You had three kids in fourteen months during 2007 and 2008. How did you avoid "leaning out," as they say?
It helped to have a very supportive spouse, to say, “You can go back to work and we’ll figure out how to make it work.” I was in a field where it felt like if I were absent for too long, things would change. I also just truly enjoyed my job. I wanted to go back and cover the presidential race, or cover the conventions. I wake up every morning really excited about the news. I work for a living.

I’ve been warned that you don’t like the phrase “work-life balance.”
No, I don’t care for it. I think it sets up these scales of justice where for me they’re the same — work and life — and that they’re supposed to be equal. I spend more time at work during the week than I am at home. I spend time with my children during the night, but they’re also at school during the day — I mean, they have lives, too. My biggest thing is that the guilt has to end — this guilt that men never suffer about work and home has got to end. When I’ve done interviews, and then I ask other women about work-life balance, they’re like, How can you ask that, you hate that phrase, so I find myself in a contradiction. But I think women are mostly fascinated with how other women do it, because it is really hard, and it’s not a one-size-fits-all about how we do it.

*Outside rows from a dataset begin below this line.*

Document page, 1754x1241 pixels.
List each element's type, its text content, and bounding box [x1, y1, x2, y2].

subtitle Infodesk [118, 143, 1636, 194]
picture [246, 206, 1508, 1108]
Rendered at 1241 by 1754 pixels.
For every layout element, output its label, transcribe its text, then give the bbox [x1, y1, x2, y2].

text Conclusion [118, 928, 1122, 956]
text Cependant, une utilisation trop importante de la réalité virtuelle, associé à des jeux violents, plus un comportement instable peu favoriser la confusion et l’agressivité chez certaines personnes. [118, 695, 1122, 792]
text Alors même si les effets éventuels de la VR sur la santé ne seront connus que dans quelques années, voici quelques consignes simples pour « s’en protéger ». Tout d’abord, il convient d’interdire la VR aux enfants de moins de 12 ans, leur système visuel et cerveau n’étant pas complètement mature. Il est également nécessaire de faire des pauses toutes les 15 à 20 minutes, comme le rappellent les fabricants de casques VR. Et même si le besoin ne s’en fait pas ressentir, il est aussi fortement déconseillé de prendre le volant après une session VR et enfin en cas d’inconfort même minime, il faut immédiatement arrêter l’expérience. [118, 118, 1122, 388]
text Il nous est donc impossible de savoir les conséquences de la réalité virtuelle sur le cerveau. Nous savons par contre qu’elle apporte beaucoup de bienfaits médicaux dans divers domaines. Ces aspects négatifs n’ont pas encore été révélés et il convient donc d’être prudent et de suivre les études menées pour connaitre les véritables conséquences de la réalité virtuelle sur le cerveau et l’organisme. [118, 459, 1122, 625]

I agree. On the one hand, the question has become tiresome. On the other hand, asking it gives women and men a chance to gather all this data about how everyone else makes it work.
I think the most honest thing to say is that you have to have a really strong support system. Nobody can do it on their own, you have to have a strong support system at work to succeed — anyone who’s successful at work has people who work with them, and help them do great things, and the same is true at home. Women are great managers, they’re great leaders at work. They have to figure out how to manage and lead within the home space to get everything done, too.

You started your career a print journalist at Roll Call. What is it like to switch to television, where one’s appearance is an explicit part of the job?
I remember the first time I was on camera and I felt like my heart was coming out of me — I went back and watched the tape, and I was like, Oh my god, can you see my chest pumping, because I felt like, god, I must sound so nervous on the air. That has dissipated certainly over time. Appearance is certainly a part of it, but we’re fortunate at this job. Because it’s a morning show, because it’s HiDef television, because it’s two hours, we have professional hair and makeup artists, which I think is one of the most fabulous perks of the job. That’s taken care of. I can concentrate on the facts — you know, the editorial stuff. It’s not just the women. The men have professional hair and makeup artists, too, so there’s equality. Let’s not make it some girly thing.